Il a notamment ordonné au patron de l'agence nationale d'investigation russe d'évaluer s'il y avait eu suffisamment d'efforts déployés pour prévenir les habitants de ces inondations. Des procureurs fédéraux ont aussi indiqué qu'ils enquêtaient à savoir si la population avait bel et bien été protégée des «catastrophes naturelles et technologiques».

La Russie a été le théâtre de nombreux désastres dans les dernières années, désastres causés naturellement ou par la main humaine. Les structures vieillissantes et les manquements aux règles de sécurité ont bien souvent été blâmés dans ces catastrophes.

Des pluies diluviennes sont tombées sur la région, atteignant par endroit plus d'une trentaine de centimètres en moins de 24 heures. Une telle quantité est cinq fois supérieure à la moyenne mensuelle, a indiqué l'agence officielle de météorologie.
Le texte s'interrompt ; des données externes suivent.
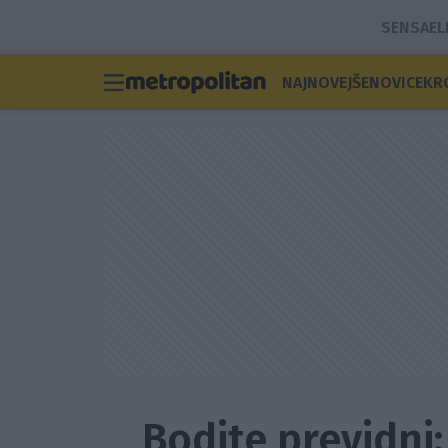
SENSA
EL
NAJNOVEJŠE
NOVICE
KR
Bodite previdni: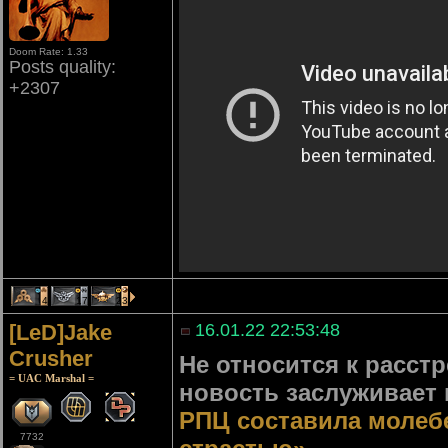
Doom Rate: 1.33
Posts quality:
+2307
4
17
23
[LeD]Jake
16.01.22 22:53:48
Crusher
Не относится к расст
= UAC Marshal =
новость заслуживает 
РПЦ составила молеб
7732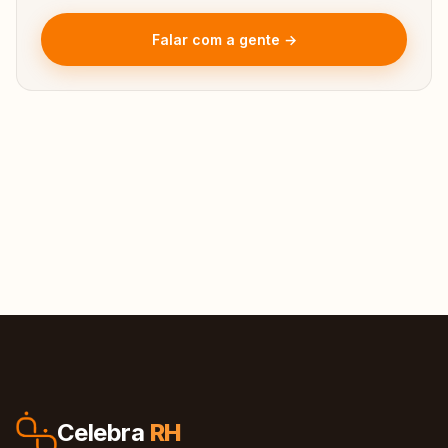
Falar com a gente →
Celebra
RH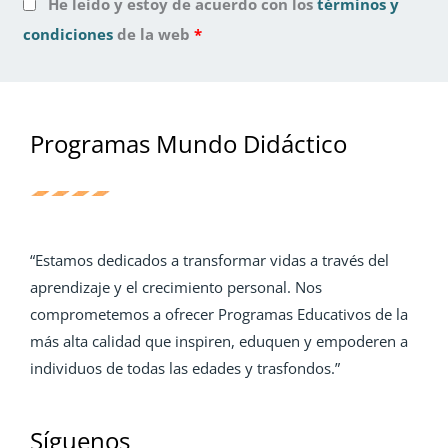
He leído y estoy de acuerdo con los
términos y
condiciones
de la web
*
Programas Mundo Didáctico
“Estamos dedicados a transformar vidas a través del
aprendizaje y el crecimiento personal. Nos
comprometemos a ofrecer Programas Educativos de la
más alta calidad que inspiren, eduquen y empoderen a
individuos de todas las edades y trasfondos.”
Síguenos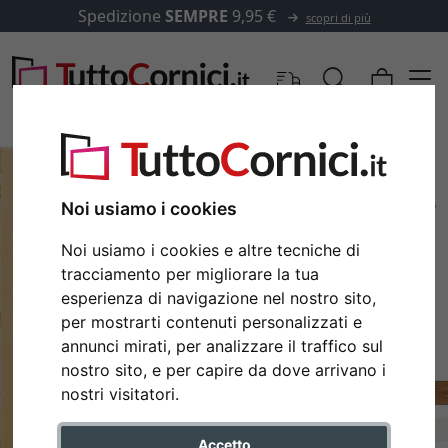
Spedizione
SEMPRE
9,95 €
scopri di più
Noi usiamo i cookies
Noi usiamo i cookies e altre tecniche di
tracciamento per migliorare la tua
esperienza di navigazione nel nostro sito,
per mostrarti contenuti personalizzati e
annunci mirati, per analizzare il traffico sul
nostro sito, e per capire da dove arrivano i
Indietro
Avan
nostri visitatori.
Accetto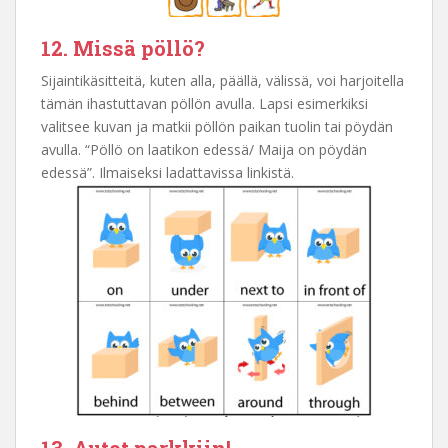
12. Missä pöllö?
Sijaintikäsitteitä, kuten alla, päällä, välissä, voi harjoitella
tämän ihastuttavan pöllön avulla. Lapsi esimerkiksi
valitsee kuvan ja matkii pöllön paikan tuolin tai pöydän
avulla. “Pöllö on laatikon edessä/ Maija on pöydän
edessä”. Ilmaiseksi ladattavissa linkistä.
13. Autot parkkiin!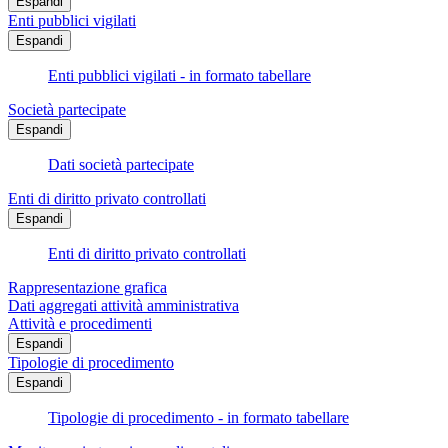
Espandi
Enti pubblici vigilati
Espandi
Enti pubblici vigilati - in formato tabellare
Società partecipate
Espandi
Dati società partecipate
Enti di diritto privato controllati
Espandi
Enti di diritto privato controllati
Rappresentazione grafica
Dati aggregati attività amministrativa
Attività e procedimenti
Espandi
Tipologie di procedimento
Espandi
Tipologie di procedimento - in formato tabellare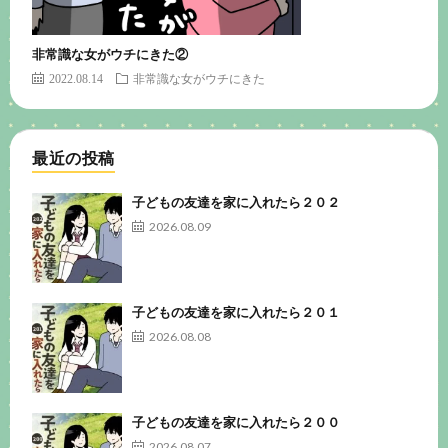
非常識な女がウチにきた②
2022.08.14
非常識な女がウチにきた
最近の投稿
子どもの友達を家に入れたら２０２
2026.08.09
子どもの友達を家に入れたら２０１
2026.08.08
子どもの友達を家に入れたら２００
2026.08.07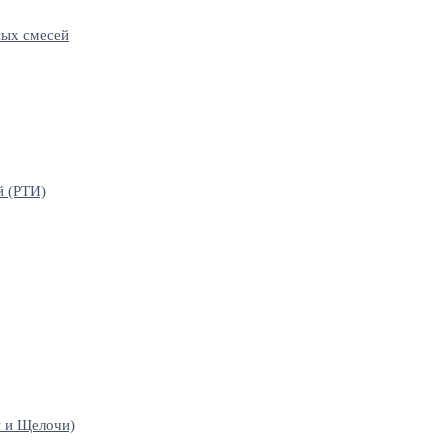
ных смесей
й (РТИ)
 и Щелочи)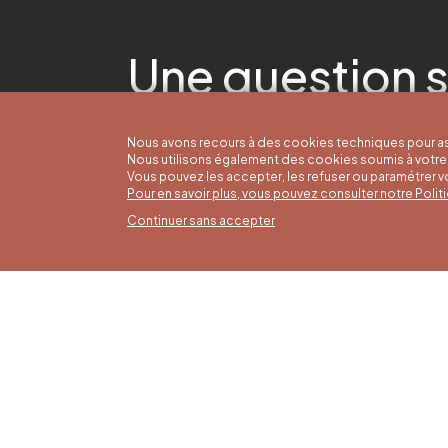
Une question s
Nous avons recours à des cookies techniques pour as
Nous utilisons également des cookies soumis à votre 
Vous pouvez les accepter, les refuser ou paramétrer 
Pour en savoir plus, vous pouvez consulter notre Poli
Continuer sans accepter
Horai
16/05 a
Office du Tourisme de Liège et
Du lund
Maison du Tourisme du Pays de
9h30 à 
Liège.
Dimanch
fériés 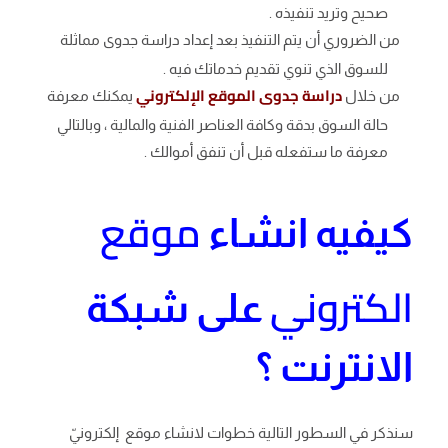
صحيح وتريد تنفيذه .
من الضروري أن يتم التنفيذ بعد إعداد دراسة جدوى مماثلة
للسوق الذي تنوي تقديم خدماتك فيه .
دراسة جدوى الموقع الإلكتروني
من خلال
يمكنك معرفة
حالة السوق بدقة وكافة العناصر الفنية والمالية ، وبالتالي
معرفة ما ستفعله قبل أن تنفق أموالك .
موقع
كيفيه انشاء
الكتروني
على شبكة
الانترنت ؟
سنذكر في السطور التالية خطوات لانشاء موقع إلكترونيّ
Les inondations ont durement touché la ville de Krimsk tôt samedi, tant et si bien que certains sinistrés alléguaient qu'une telle puissance du débit de l'eau ne pouvait s'expliquer que par l'ouverture des vannes d'un réservoir d'eau situé dans les montagnes dominant la ville.

Les autorités locales s'en sont défendues, affirmant qu'il était techniquement impossible de les ouvrir.

Or, des enquêteurs fédéraux ont reconnu dimanche que l'eau s'était naturellement déversée du réservoir, mais ils ont insisté sur le fait que ce n'était pas là la cause des inondations, ajoutant que le barrage n'avait pas été endommagé. Selon eux, le problème a été causé par les pluies torrentielles et soudaines.

Selon le ministère russe de l'Intérieur, au moins 153 corps avaient été retrouvés dimanche, dont 139 à Krimsk (1200 km au sud de Moscou), ville de 57 000 habitants, la plus touchée.

Le président Poutine a dit avoir survolé samedi soir la région en hélicoptère et a déclaré ne pas avoir observé de dommages sur le réservoir d'eau. Il a par ailleurs déjà dépêché ses ministres des services d'urgence pour une mission d'inspection, une preuve supplémentaire des inquiétudes concernant l'état de la structure.

M. Poutine ne s'est toutefois pas entretenu avec des sinistrés.

Les images aériennes de Krimsk diffusées par la télévision montrent une ville partiellement submergée d'eau boueuse, avec le stade municipal transformé en lac.